For Mary , in the empty space of Saturday, there’s nothing for her to hold onto. Her love and pain and loss are all she has. Jesus lies in a tomb. And she sits in silence. Keeping vigil. Letting her love and pain and loss simply be. Knowing that all that she needs is to sit in it all. Sometimes that’s all we can do. I know that keeping vigil in my own grief has literally been the only thing I can do sometimes.

But, it is in this deep grief that the mystery of love is revealed. Somehow even here in this dark grief, I learn what it means to be alive. 

This is why I keep vigil on Holy Saturday. I need to be reminded of the connection between grief and love. I need a mystical day, once a year, to surrender to my own grief and just sit with it. Because it is in darkness of my own willingness to surrender to my grief and pain and suffering, to my humanness, that I learn how to be with others who are lost in the darkness of grief and pain and suffering.
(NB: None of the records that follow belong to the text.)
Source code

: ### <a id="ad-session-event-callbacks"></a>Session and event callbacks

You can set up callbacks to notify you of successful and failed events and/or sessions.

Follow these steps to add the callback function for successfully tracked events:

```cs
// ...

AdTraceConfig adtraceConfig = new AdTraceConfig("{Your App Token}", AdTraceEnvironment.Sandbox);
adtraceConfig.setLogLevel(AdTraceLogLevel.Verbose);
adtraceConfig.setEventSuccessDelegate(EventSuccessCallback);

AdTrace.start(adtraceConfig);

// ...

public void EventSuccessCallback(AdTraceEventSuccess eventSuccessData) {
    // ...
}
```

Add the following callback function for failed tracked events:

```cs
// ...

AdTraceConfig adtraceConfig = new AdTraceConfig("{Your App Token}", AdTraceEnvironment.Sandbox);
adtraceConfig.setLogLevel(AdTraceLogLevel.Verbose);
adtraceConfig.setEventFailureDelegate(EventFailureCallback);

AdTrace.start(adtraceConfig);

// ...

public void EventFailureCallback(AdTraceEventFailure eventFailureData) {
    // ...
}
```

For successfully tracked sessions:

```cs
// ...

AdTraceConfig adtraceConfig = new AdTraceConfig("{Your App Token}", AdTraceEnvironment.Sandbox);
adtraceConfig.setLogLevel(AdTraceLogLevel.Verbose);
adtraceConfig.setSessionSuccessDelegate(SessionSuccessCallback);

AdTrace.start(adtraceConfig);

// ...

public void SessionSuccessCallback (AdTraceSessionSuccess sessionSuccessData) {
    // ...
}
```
Holy Saturday teaches me to not only keep vigil in the time between Good Friday and Easter Sunday, but how to keep vigil with myself + others. All year long. Holy Saturday provides a pause of silent spaciousness for me to not only be present in my own grief, as I connect with Mary, But to begin to understand how my idea of keeping vigil, of being present is shifting… even as I type this.

Up until now, my focus has always been on being present. Just being. In the moment. Calm, grounded, anchored. I have been on a long journey of discovering my own inner peace. Along the way, however, I have stumbled upon my own medicine. That which I have to offer to others + to this world. And it flows from my sense of inner peace, of being present.

With this Easter, this holy week, this season, this year… I am shifting to a deeper sense of presence. One that is not centered on me being present to myself, though that will always be the starting point, the anchoring place. A shift is being made, as I enter this new era in my life, to be present in the world. It is time for me to return from the depths of my soul + to bring with me all that I have learned. And this is my offering: the presence of who i am, simply being with others, offering my stories, my grief, my thoughts, my life for the sake of others.

This is how we help to shift the world. Without anything except our being. Living our truest, most authentic lives. And by simply being present with ourselves + with others.

So tonight, I am keeping vigil. As I always try to do on Holy Saturday. I embrace the silence + emptiness of this most sacred moment. And I surrender to the mood of nothingness of this night. I am willing to face and feel the grief of the day and my own personal grief, and in doing so, I meet you in whatever grief you are carrying with you.

In order to get to the transformation of new life, rebirth, and the season of spring… we must encounter and experience the season of death, grief, sorrow, and darkness. And after we keep vigil during the winter days, we shall emerge in a light + love that we’ve never imagined. And, in that light + love, we bring the gift of our presence to the world.

Blessed day of emptiness, loves. xoxo.